27. The principle of law that emerges from the views expressed by this Court in the above decisions is that the criminal court has ample power to summon any person as a witness or recall and re-examine any such person even if the evidence on both sides is closed and the jurisdiction of the court must obviously be dictated by exigency of the situation, and fair play and good sense appear to be the only safe guides and that only the requirements of justice command the examination of any person which would depend on the facts and circumstances of each case."

37. The power of the court is not constrained by the closure of evidence. Therefore, it is amply clear from the above discussion that the broad powers under Section 311 are to be governed by the requirement of justice. The power must be exercised wherever the court finds that any evidence is essential for the just decision of the case. The statutory provision goes to emphasise that the court is not a hapless bystander in the derailment of justice. Quite to the contrary, the court has a vital role to discharge in ensuring that the cause of discovering truth as an aid in the realization of justice is manifest."

13. The provisions contained in Section 311 Cr.P.C., being germane to the present controversy, are extracted herein below:-

"311. Power to summon material witness, or examine person present.-- Any Court may, at any stage of any inquiry, trial or other proceeding under this Code, summon any person as a witness, or examine any person in attendance, though not summoned as a witness, or recall and re-examine any person already examined; and the Court shall summon and examine or recall and re-examine any such person if his evidence appears to it to be essential to the just decision of the case."

(emphasis supplied)

16. In view of the above discussions and deliberations, this Court opines that to meet the ends of justice, the door cannot be shut against the accused persons without giving opportunity to cross-examine the witness only after he came to know that in another sessions trial the same witness has turned hostile.

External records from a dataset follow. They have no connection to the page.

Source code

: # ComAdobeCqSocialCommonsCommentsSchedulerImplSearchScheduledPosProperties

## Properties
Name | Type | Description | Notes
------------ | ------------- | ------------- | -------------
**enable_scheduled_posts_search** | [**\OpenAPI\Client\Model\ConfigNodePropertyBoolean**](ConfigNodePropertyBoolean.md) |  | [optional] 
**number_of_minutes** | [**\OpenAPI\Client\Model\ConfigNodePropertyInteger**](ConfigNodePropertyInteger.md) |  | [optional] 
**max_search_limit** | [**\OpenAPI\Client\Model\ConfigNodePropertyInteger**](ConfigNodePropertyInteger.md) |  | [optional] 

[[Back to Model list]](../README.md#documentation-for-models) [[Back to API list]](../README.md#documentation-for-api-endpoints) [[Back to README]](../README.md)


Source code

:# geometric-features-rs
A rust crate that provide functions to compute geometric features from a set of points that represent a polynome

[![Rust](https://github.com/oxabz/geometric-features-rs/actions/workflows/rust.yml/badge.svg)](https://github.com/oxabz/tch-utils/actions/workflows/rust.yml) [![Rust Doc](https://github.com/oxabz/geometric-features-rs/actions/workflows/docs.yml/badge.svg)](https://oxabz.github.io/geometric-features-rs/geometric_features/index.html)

17. Accordingly, the order impugned passed by the trial court dated 29th August, 2022 passed by the Additional Sessions Judge, Court No.15, Allahabad in Session Trial No. 196 of 2015 (State Vs. Uday Yadav), arising out of Case Crime No. 609 of 2014 under Section 302 I.P.C., Police Station-Dhoomanganj, District-Allahabad rejecting the application filed by the applicant under Section 311 Cr.P.C. for further cross-examination of P.W.-2 is set aside. The trial court is directed to fix a date for cross-examination of P.W.-2 again by the applicant in the changed circumstances.

18. With the aforesaid directions, the present application stands allowed.

19. It is made clear that this Court has not expressed any opinion on the merits of the sessions trial no. 196 of 2015.